There are also concerns that ISIS could once again direct and carry out terrorist attacks overseas.
"While ISIS has certainly been degraded over the past two years, its leadership remains intact, and many of its fighters have dispersed ready to reform," said ABC News contributor John Cohen, the former acting undersecretary for intelligence and a former counterterrorism coordinator at the Department of Homeland Security. "How the organization reconstitutes itself is of great concern to national security experts."
Could a new war break out in Syria after the U.S. pulls out?
Syria has been ravaged by a seven-year civil war as rebel groups sought to overthrow Syrian President Bashar al-Assad.
Over half a million people have been killed and more than five million refugees have fled Syria since the conflict began with Assad at times using chemical weapons and barrel bombs against his own people.
With Russian and Iranian support, Assad’s regime has taken back control of much of western Syria from various rebel groups. Meanwhile in eastern Syria, the U.S. and its local partner forces have concentrated on fighting ISIS, in effect creating an autonomous area not under Assad’s rule.
If the U.S. pulls out, Assad and his allies could move to regain control of the country, igniting more violence in areas still working to rebuild.
"By leaving Syria, its future has been handed over to Assad, Russia, and Iran, and that may not be in the best interests of the U.S.," Cohen said.
A graver concern is the strong possibility that once the U.S. pulls out, Turkey will send its military into northeast Syria to target America’s Kurdish SDF partners.
While the U.S. has seen the SDF as valued partners in the fight against ISIS, Turkey considers them to be an element of a Kurdish group that has launched terror attacks inside Turkey for decades.
The U.S. military presence in Syria has served as a buffer against Turkey and the Kurds along the border and in the city of Manbij.
Last week, Turkish President Recep Tayyip Erdogan said he would launch a military operation against the Kurds in northeast Syria "within a few days," but that hasn't yet occurred.
“The Kurds who have helped us so much, been such good allies, are now exposed to be taken over by Turkey, Assad, Syria or maybe become victims of ISIS themselves,” South Carolina Republican Sen. Lindsey Graham told CNN on Wednesday.

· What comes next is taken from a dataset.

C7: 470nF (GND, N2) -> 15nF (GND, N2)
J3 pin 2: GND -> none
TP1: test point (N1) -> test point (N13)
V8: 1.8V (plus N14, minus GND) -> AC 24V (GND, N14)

A vocal critic of Trump’s decision to pull U.S. troops from Syria, Graham has also expressed concerns that leaving the Kurds to fight alone will make it more difficult in the future to work with local partners in the Mideast in confronting radical Islamic groups.
Those concerns are not lost on U.S. officials either.

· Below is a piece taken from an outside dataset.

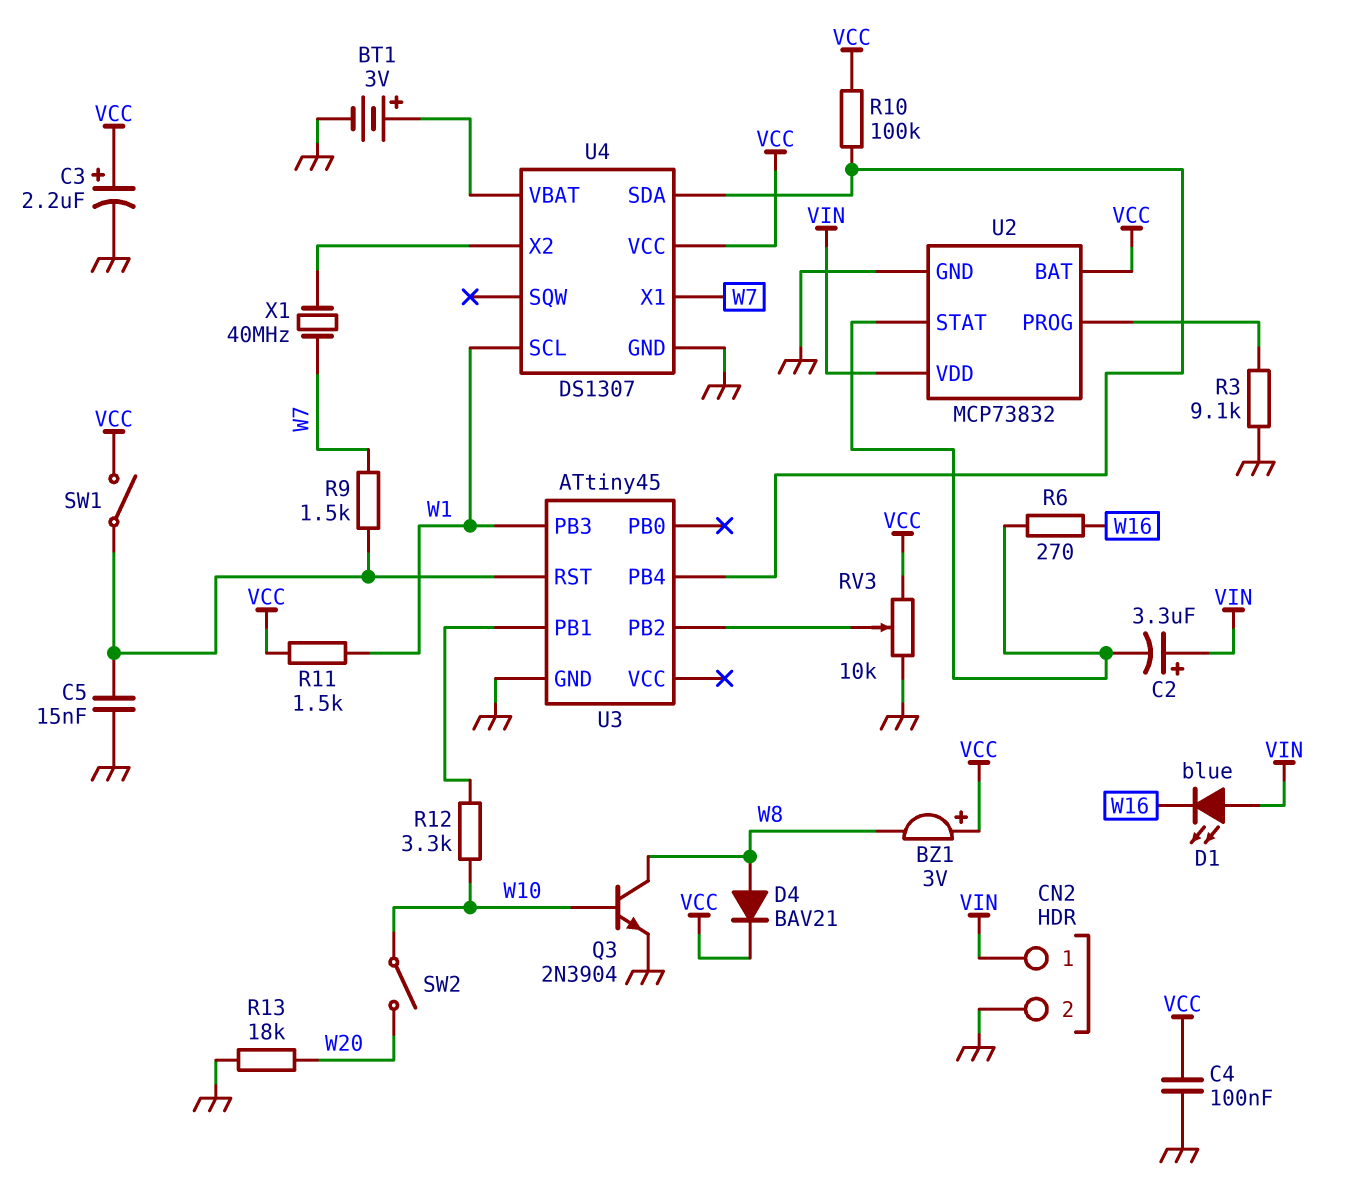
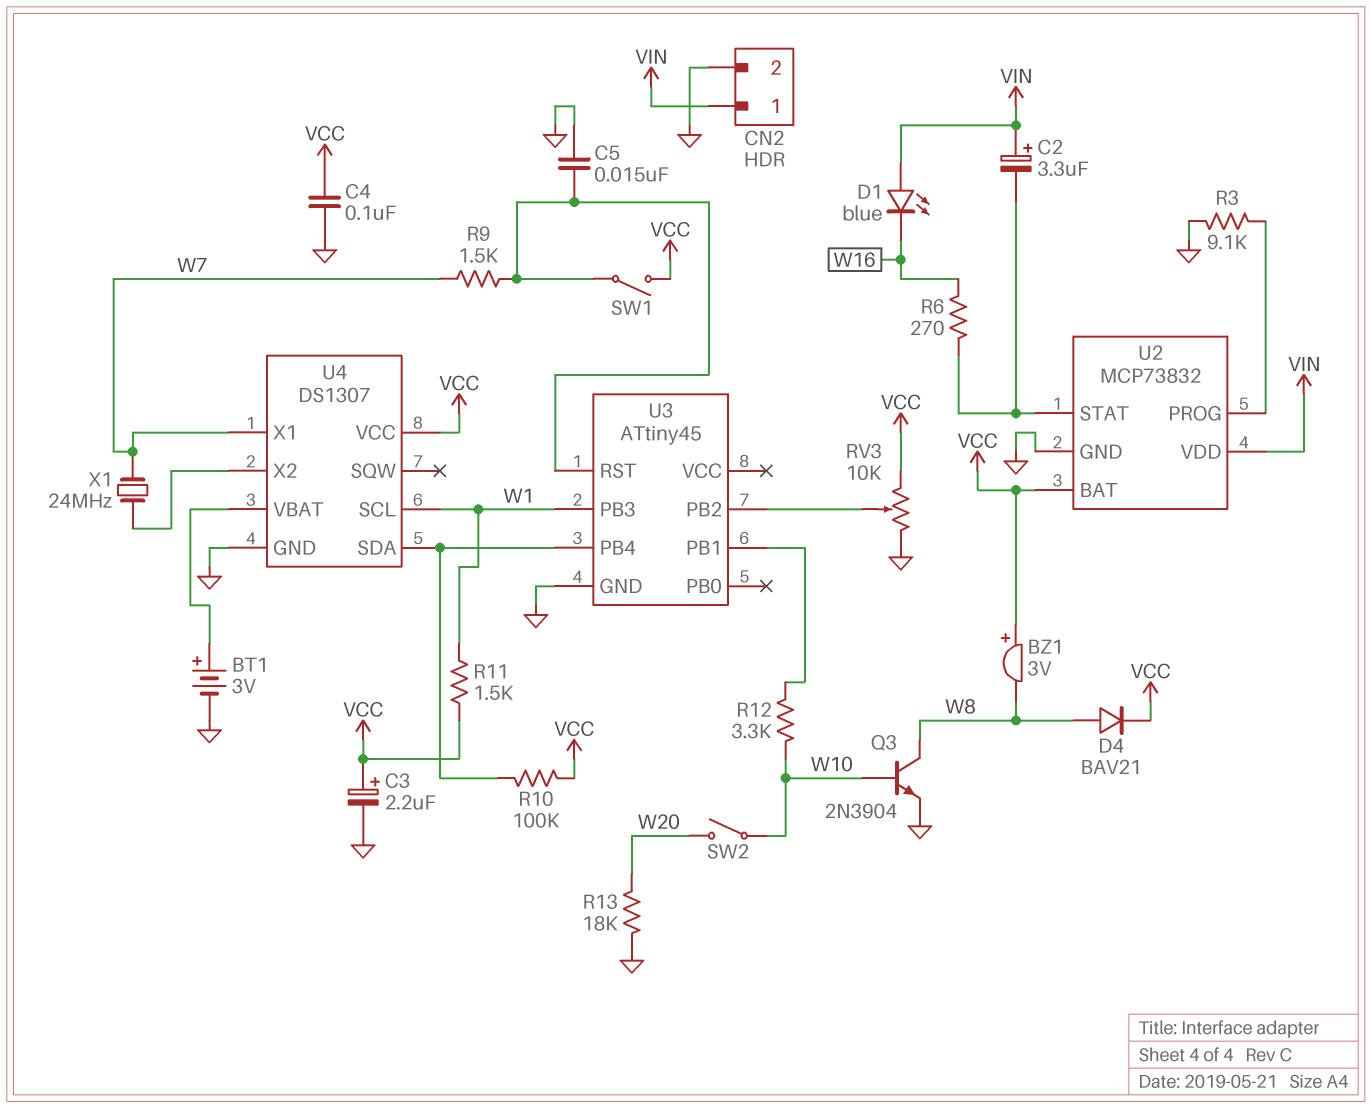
X1: 40MHz (U4/X2, W7) -> 24MHz (U4/X2, W7)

“Operational commanders have a concern for the security of our partners that have done everything we’ve asked of them in the fight against ISIS and their perception of this U.S. military withdrawal," a defense official told ABC News Thursday.
How many American service members have been killed in Syria?
Four American service members have been killed in Syria since the U.S. entered in 2015.
Navy Senior Chief Petty Officer Scott Cooper Dayton, an explosive ordnance disposal technician, was killed Nov. 14, 2016 by an improvised explosive device blast in northern Syria. Dayton, 42, was from Woodbridge, Virginia.
Air Force Staff Sgt. Leo Austin Bieren of the 21st Space Wing was killed on March 28, 2017 from injuries sustained during a vehicle rollover-related incident in northern Syria. Bieren, 25, was from Umatilla, Oregon.
Army Spc. Etienne Jules Murphy, an Army Ranger, was killed on May 26, 2017 from injuries sustained during a vehicle rollover crash in northern Syria. Murphy, 22, was from Loganville, Georgia.
Army Master Sgt. Jonathan Jay Dunbar, a member of Delta Force, was killed on May 30, 2018 by an improvised explosive device during a patrol in Manbij, Syria. Dunbar, 36, was from Austin, Texas.